Among the instrumentalities of higher education were the Schools of the Prophets, which taught philosophy, medicine, poetry, history, and law to the sons of prophets and priests, and of leading families. These schools were influential in stimulating the production of the historical, poetical, and prophetic books of the Old Testament.

But more important as direct means of higher education were the Schools of the Rabbis. These sprang up in Alexandria, Babylon, and Jerusalem in the early centuries of the Christian era. They were private institutions founded by celebrated teachers. Doubtless it was in such a school as this that St. Paul was brought up at the feet of Gamaliel. The principal subjects studied were theology and law,—politics, history, mathematics and science being excluded. The collection of the sayings and discussions was begun in the second century A.D. and afterward took form in the Talmud.

Criticism of Jewish Education.—1. It exalted the home and insisted on the control of children by their parents.

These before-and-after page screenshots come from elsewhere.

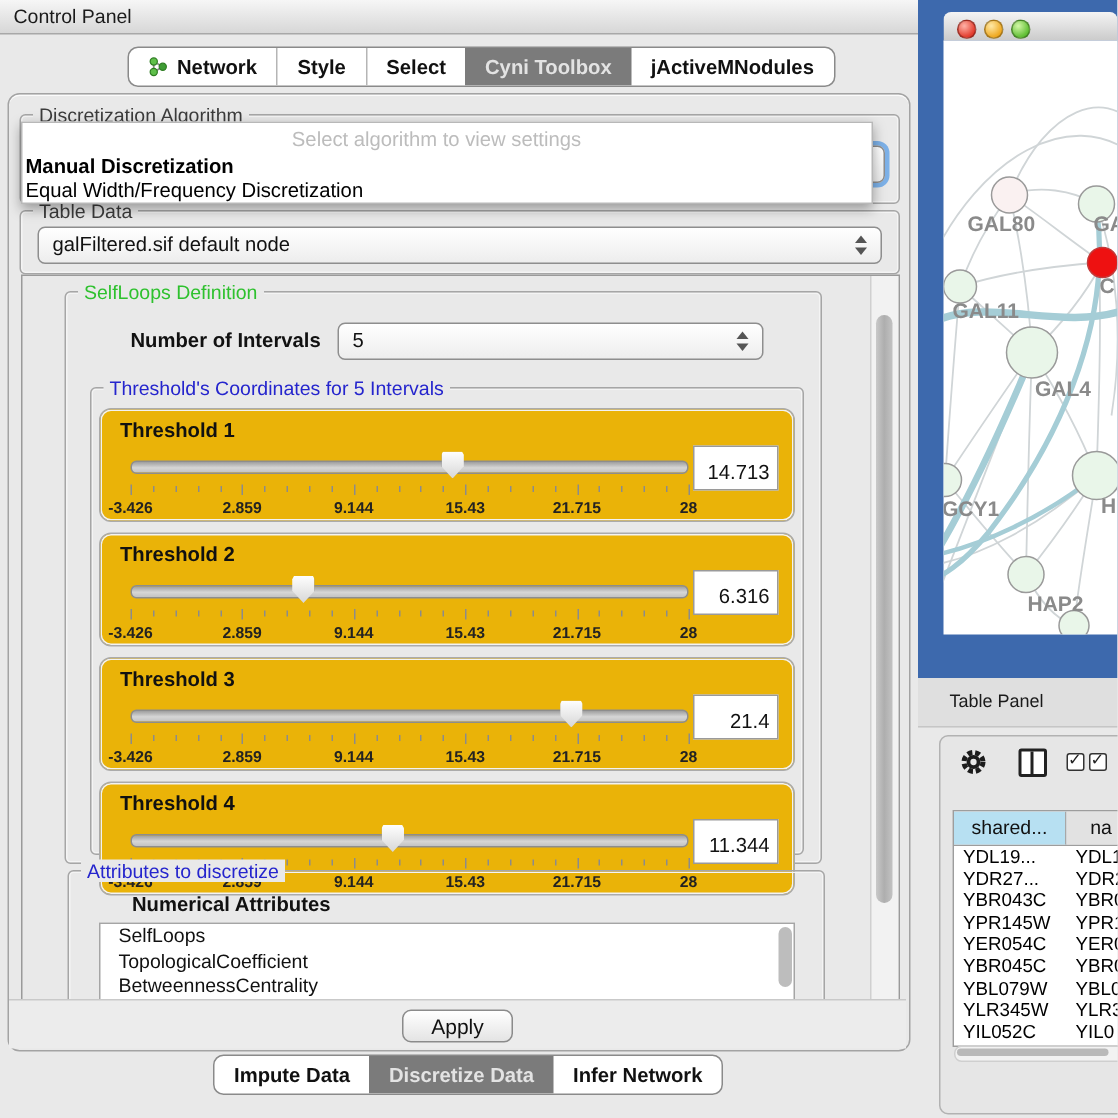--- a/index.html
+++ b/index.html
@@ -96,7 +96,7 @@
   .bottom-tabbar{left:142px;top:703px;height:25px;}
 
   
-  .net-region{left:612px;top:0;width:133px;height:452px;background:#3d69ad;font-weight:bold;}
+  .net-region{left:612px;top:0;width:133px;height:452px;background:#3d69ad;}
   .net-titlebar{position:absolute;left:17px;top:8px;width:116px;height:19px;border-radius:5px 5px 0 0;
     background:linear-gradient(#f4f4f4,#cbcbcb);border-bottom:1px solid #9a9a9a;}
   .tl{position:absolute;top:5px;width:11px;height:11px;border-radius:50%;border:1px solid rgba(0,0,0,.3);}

2. It gave to woman an honored place in the home.

3. It gave an intelligent interpretation of the school and its functions. In regard to school attendance, the number of pupils under one teacher, the respect due to teachers, the course of study, and many other matters, it showed practical wisdom.

4. It taught obedience, patriotism, and religion.

5. It provided only for Jewish children.

6. It was mild and generally wise in discipline, though mistaken in forbidding corporal punishment before the eleventh year, while admitting its use after that.

7. It developed an honest, intelligent, progressive, God-fearing people.